- [The task] Whenever a picture appears in the records, exclude it, and transcribe everything else exactly.

+ + + + +

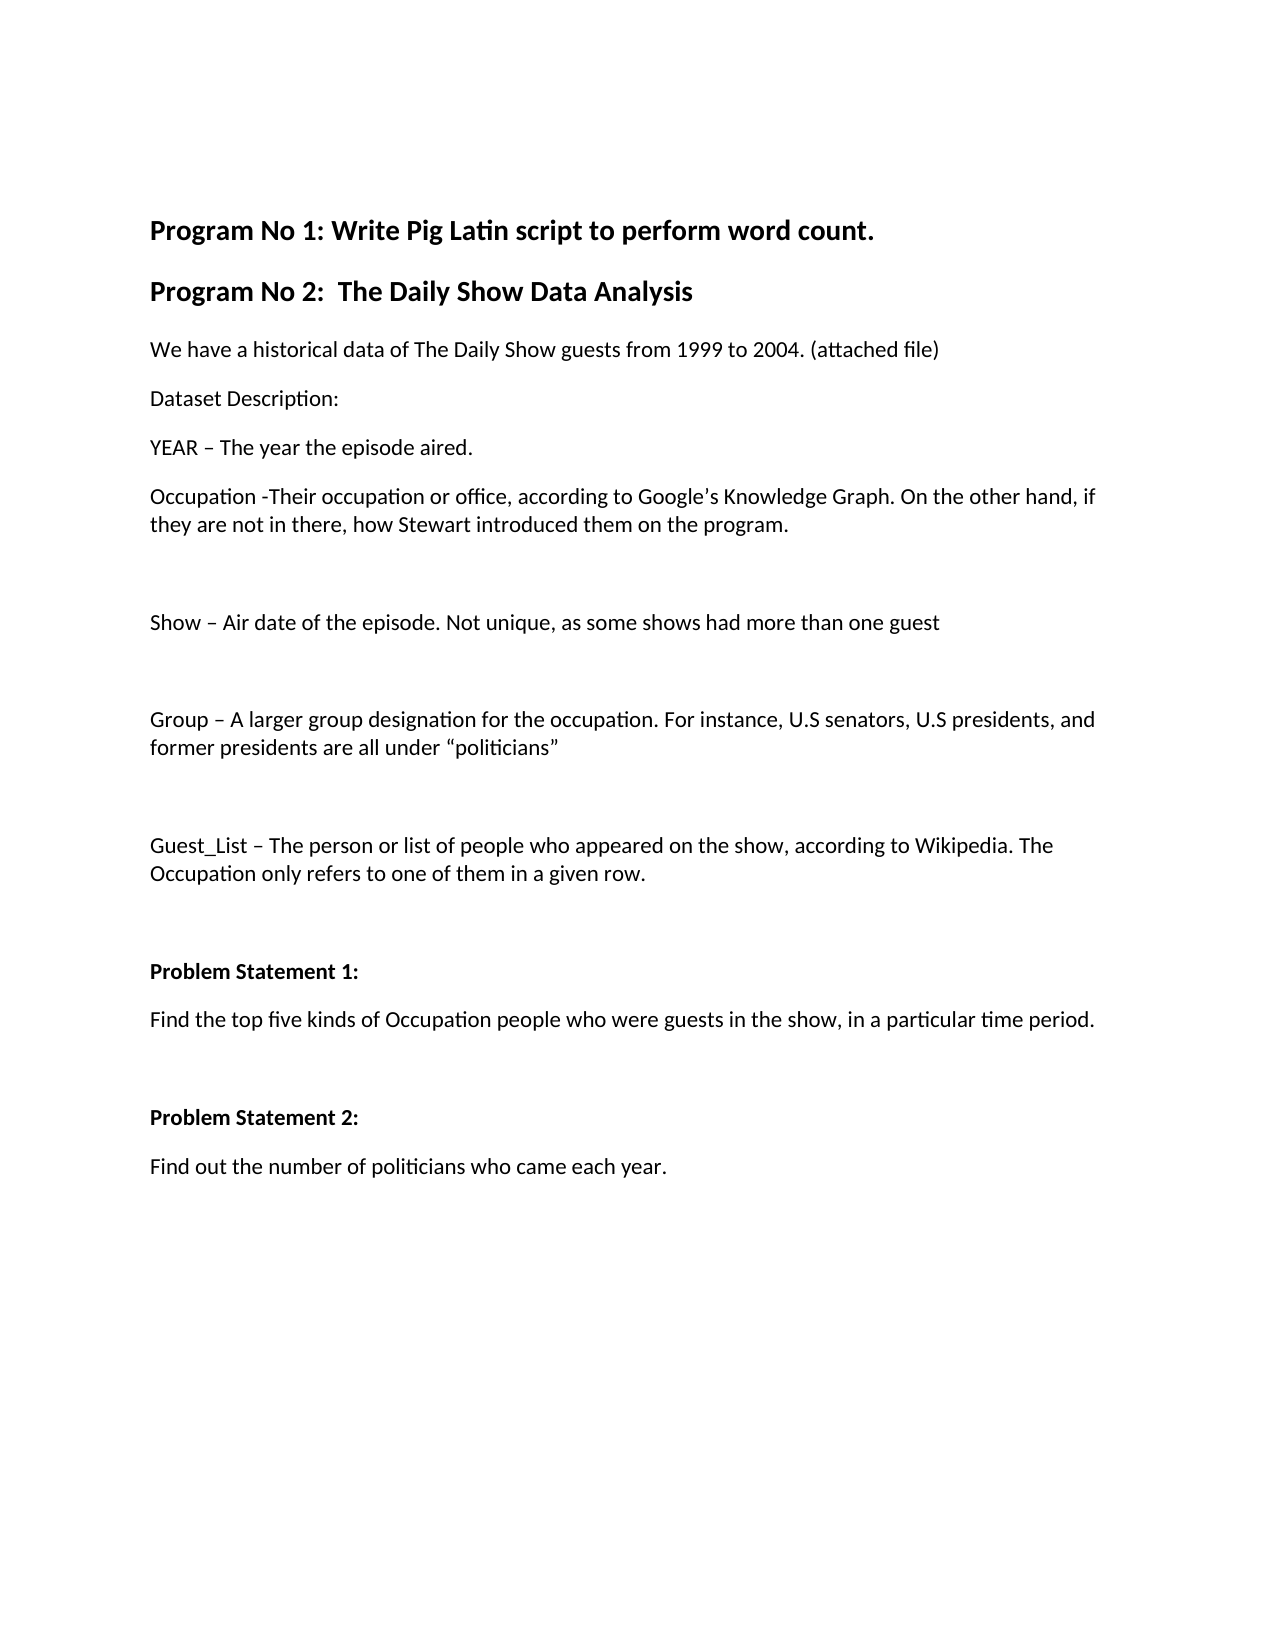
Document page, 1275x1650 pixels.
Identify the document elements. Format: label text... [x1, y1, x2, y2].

text Program No 1: Write Pig Latin script to perform word count. [150, 212, 1125, 247]
text Problem Statement 1: [150, 957, 1125, 985]
text Find out the number of politicians who came each year. [150, 1152, 1125, 1180]
text Problem Statement 2: [150, 1103, 1125, 1131]
text Guest_List – The person or list of people who appeared on the show, according to Wikipedia. The Occupation only refers to one of them in a given row. [150, 831, 1125, 887]
text Occupation -Their occupation or office, according to Google’s Knowledge Graph. On the other hand, if they are not in there, how Stewart introduced them on the program. [150, 482, 1125, 538]
text Group – A larger group designation for the occupation. For instance, U.S senators, U.S presidents, and former presidents are all under “politicians” [150, 705, 1125, 761]
text Dataset Description: [150, 384, 1125, 412]
text YEAR – The year the episode aired. [150, 433, 1125, 461]
text Find the top five kinds of Occupation people who were guests in the show, in a particular time period. [150, 1006, 1125, 1034]
text We have a historical data of The Daily Show guests from 1999 to 2004. (attached file) [150, 335, 1125, 363]
text Show – Air date of the episode. Not unique, as some shows had more than one guest [150, 608, 1125, 636]
text Program No 2: The Daily Show Data Analysis [150, 273, 1125, 309]
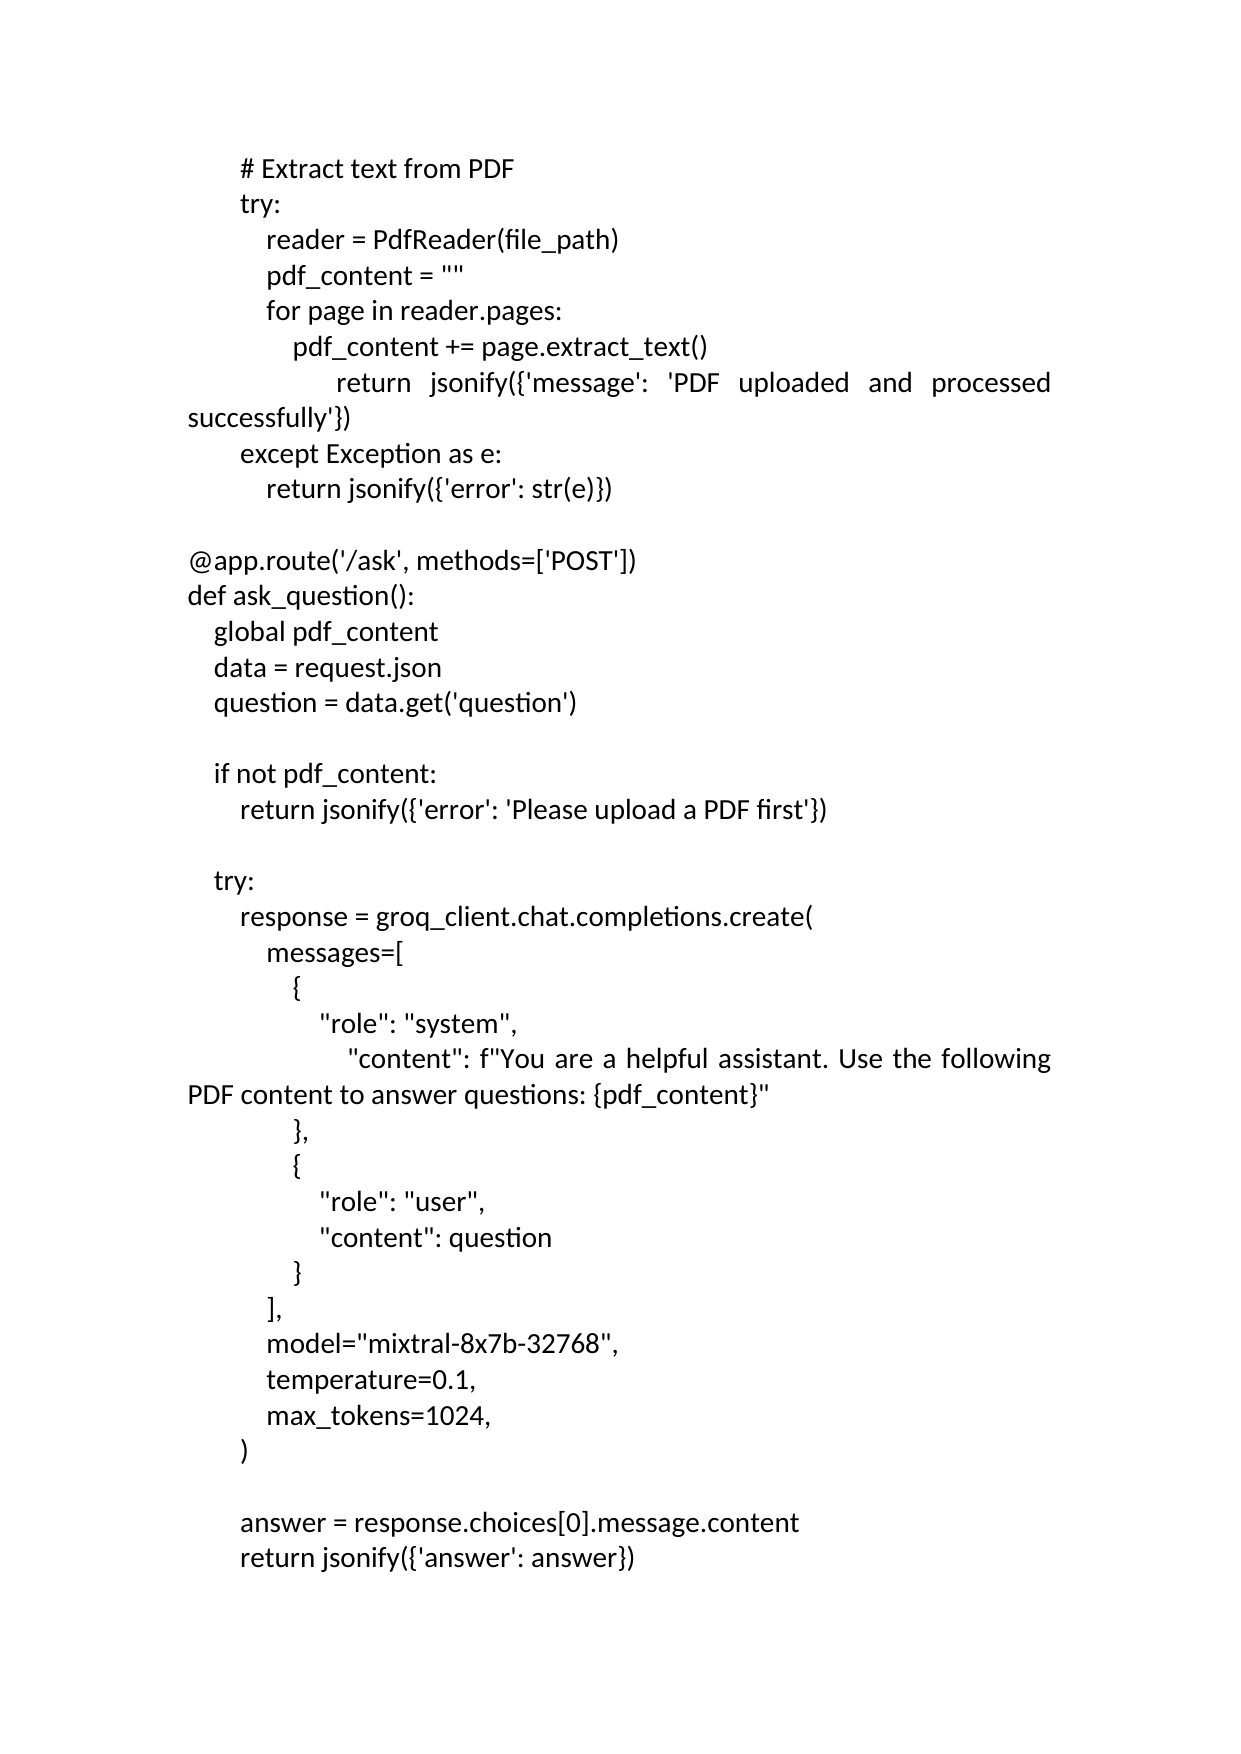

+ + + + +

- [Answer space]
Document page, 1275x1650 pixels.
Identify the document elements. Format: label text... [x1, y1, x2, y2].

text Program No 1: Write Pig Latin script to perform word count. [150, 212, 1125, 247]
text Problem Statement 1: [150, 957, 1125, 985]
text Find out the number of politicians who came each year. [150, 1152, 1125, 1180]
text Problem Statement 2: [150, 1103, 1125, 1131]
text Guest_List – The person or list of people who appeared on the show, according to Wikipedia. The Occupation only refers to one of them in a given row. [150, 831, 1125, 887]
text Occupation -Their occupation or office, according to Google’s Knowledge Graph. On the other hand, if they are not in there, how Stewart introduced them on the program. [150, 482, 1125, 538]
text Group – A larger group designation for the occupation. For instance, U.S senators, U.S presidents, and former presidents are all under “politicians” [150, 705, 1125, 761]
text Dataset Description: [150, 384, 1125, 412]
text YEAR – The year the episode aired. [150, 433, 1125, 461]
text Find the top five kinds of Occupation people who were guests in the show, in a particular time period. [150, 1006, 1125, 1034]
text We have a historical data of The Daily Show guests from 1999 to 2004. (attached file) [150, 335, 1125, 363]
text Show – Air date of the episode. Not unique, as some shows had more than one guest [150, 608, 1125, 636]
text Program No 2: The Daily Show Data Analysis [150, 273, 1125, 309]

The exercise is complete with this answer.